Anrig: Dieselbe Absicht steckt hinter dem AktivFit-Event, der grössten Fitnesslektion am Bodensee. Hier können alle teilnehmen, die Lust auf Bewegung haben. Zusätzlich findet zwischen den beiden Turnfest-Wochenenden das Kids-Openair unter dem Patronat des tkt2024 statt. Ein buntes Programm also.
Wattinger: Und digital, weil wir dieses Jahr keinen hundert Seiten dicken Festivalführer haben, sondern eine eigene App, über die alle Infos abrufbar sind.

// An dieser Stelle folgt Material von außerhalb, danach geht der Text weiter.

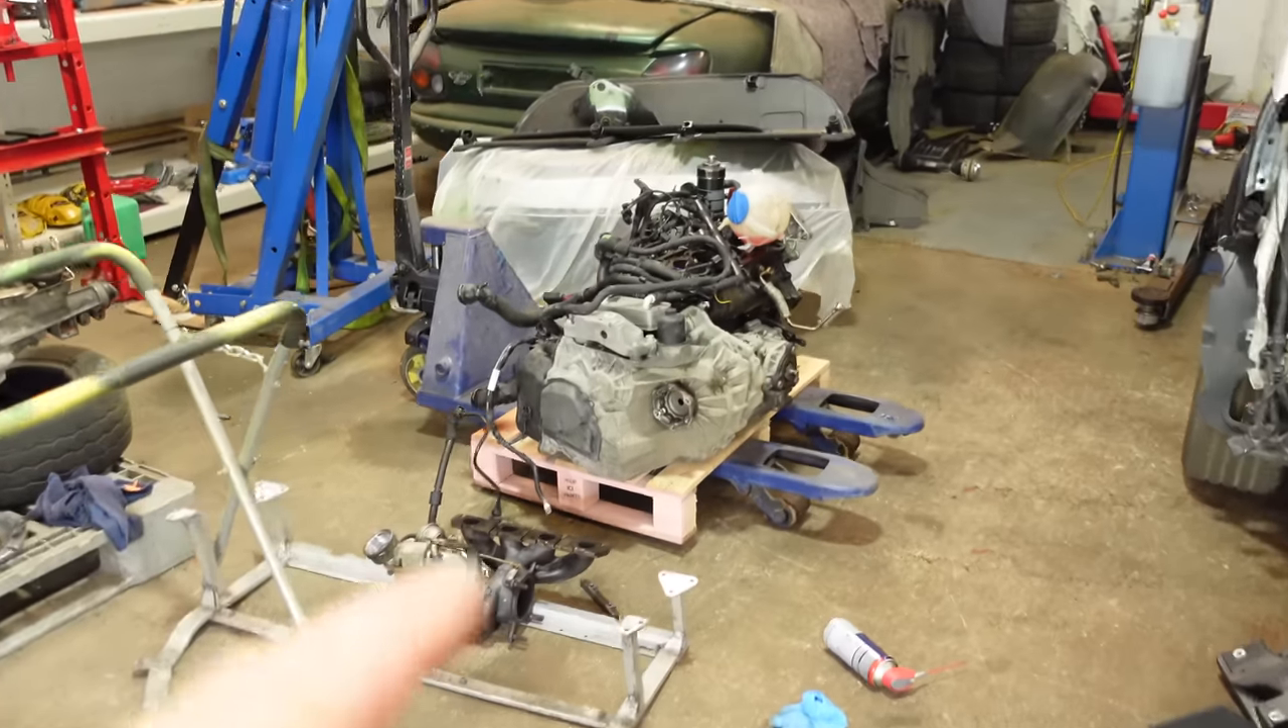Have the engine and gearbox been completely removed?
Yes.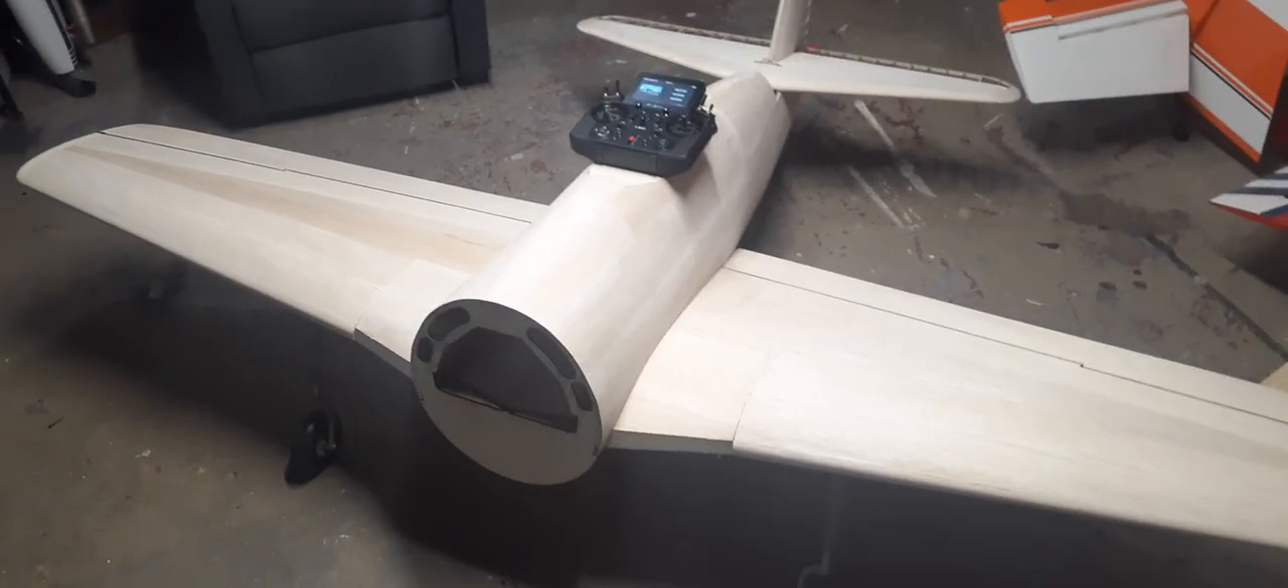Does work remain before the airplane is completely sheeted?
No.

Der Zahlbetrieb auf dem Festivalgelände ist zudem mehrheitlich bargeldlos. Unser Fest geht mit der Zeit. Vor sechs Jahren stand noch die Frage im Raum, ob man Twint nutzen solle oder nicht. Das ist heute gar keine Diskussion mehr.
Was ist Ihr persönliches ProgrammHighlight?
Wattinger: Das Bier am Sonntagabend, wenn alles vorbei ist (lacht). Und die Tagesfinale. An drei Wettkampftagen moderiert jeweils Linda Aeschlimann, die ehemalige FM1-Moderatorin, zusammen mit Experten die Tagesfinale für die Zuschauenden, so wie man das von grossen Sportanlässen aus dem Fernsehen kennt. Das gab es bisher an einem Turnfest noch nicht und soll auch jene Besuchenden abholen, die nicht Teil dieser Turnverein-Blase sind.
Anrig: Denn das Ziel am Ende des Tages ist, so viele Menschen wie möglich für den Turnsport zu begeistern und ein offenes Fest für die ganze Bevölkerung zu sein.